Africa’s showing at the 2018 Fifa World Cup ‘is really a shame’ given their potential, according to Jean Makoun.
All five representatives from the continent were ousted in the group stage of the global football fiesta.
Egypt, Morocco and Tunisia’s eliminations were confirmed before their final group games, while Nigeria and Senegal failed to progress to the Round of 16 after losing their last games to Argentina and Colombia respectively.
However, Makoun singled out Morocco for praise as they displayed bravery and dominance in group games against Iran, Portugal and Spain while blaming the Super Eagles’ misfortune on ‘some refereeing errors’.
“It’s really a shame. Morocco showed great things against Iran, Portugal or Spain,” Makoun told Goal.

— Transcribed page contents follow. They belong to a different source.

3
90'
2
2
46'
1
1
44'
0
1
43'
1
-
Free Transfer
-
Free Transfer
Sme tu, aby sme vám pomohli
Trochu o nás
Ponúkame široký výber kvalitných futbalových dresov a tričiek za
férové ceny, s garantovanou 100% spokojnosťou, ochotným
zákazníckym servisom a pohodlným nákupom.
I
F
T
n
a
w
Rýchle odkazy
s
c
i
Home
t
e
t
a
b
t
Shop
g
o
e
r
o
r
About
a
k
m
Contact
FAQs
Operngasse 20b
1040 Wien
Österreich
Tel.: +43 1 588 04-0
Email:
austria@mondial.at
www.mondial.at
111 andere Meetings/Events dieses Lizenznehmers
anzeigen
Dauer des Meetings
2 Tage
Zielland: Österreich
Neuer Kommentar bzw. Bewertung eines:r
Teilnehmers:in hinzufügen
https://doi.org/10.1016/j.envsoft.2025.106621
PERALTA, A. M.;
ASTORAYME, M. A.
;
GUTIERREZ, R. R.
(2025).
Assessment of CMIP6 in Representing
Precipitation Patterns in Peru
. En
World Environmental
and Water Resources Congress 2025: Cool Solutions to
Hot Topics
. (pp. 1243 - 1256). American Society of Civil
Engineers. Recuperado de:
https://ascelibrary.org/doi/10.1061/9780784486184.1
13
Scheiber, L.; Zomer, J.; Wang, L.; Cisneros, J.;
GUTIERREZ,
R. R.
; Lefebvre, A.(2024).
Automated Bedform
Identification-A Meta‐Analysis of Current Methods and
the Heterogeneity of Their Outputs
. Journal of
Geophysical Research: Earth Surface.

“Nigeria did well too even though they suffered from some refereeing mistakes.
“You can always dwell on how innocent and candid African teams are [at the highest level], but it’s really no enough for me this time. I was expecting African teams in the last 16 in regard to their potential.”
Makoun, yet to find a new club after leaving Antyalyaspor in 2017, retired from international duty before Cameroon, under Hugo Broos, defied odds to lift the 2017 African Cup of Nations.

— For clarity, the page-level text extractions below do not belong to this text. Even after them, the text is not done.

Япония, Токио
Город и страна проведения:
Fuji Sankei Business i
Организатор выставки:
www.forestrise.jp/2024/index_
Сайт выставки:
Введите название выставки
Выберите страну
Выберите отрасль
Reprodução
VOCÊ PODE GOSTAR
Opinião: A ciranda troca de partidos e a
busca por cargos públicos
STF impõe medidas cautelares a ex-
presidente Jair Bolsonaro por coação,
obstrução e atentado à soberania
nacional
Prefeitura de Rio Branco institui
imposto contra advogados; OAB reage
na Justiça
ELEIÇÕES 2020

The decision, however, the former Lyon midfielder does not regret, with his disappointments channelled towards the bad taste his country’s football leaves him.
“No regrets,” he continued. “It was the end of an adventure and I had to close this chapter. I have regrets seeing how Cameroonian football has fallen back as other nations advance.
“I was obviously happy with the title, but I think it hid lots of deep and grave problems.
After the triumph in 2017, the Cameroon Football Federation sacked Broos over series of issues, including not getting a World Cup 2018 spot.
However, according to reports, former England and Manchester City boss Sven-Goran Eriksson is line to take over the helms after being spotted in the country last week Thursday.
As Afcon 2019 hosts, the Indomitable Lions are yet the only participant for the continental tourney, and take part in the qualifiers to gain some playing time.
But with less than two months to their next clash against Comoros, they are without a manager.
“It’s obviously very badly managed and set up. Just imagine that we’re will be hosting the CAN in less than a year and we don’t have a coach. We don’t even have a federation president!
“Imagine the pressure on the next coach. What could he do? How can he build a project?”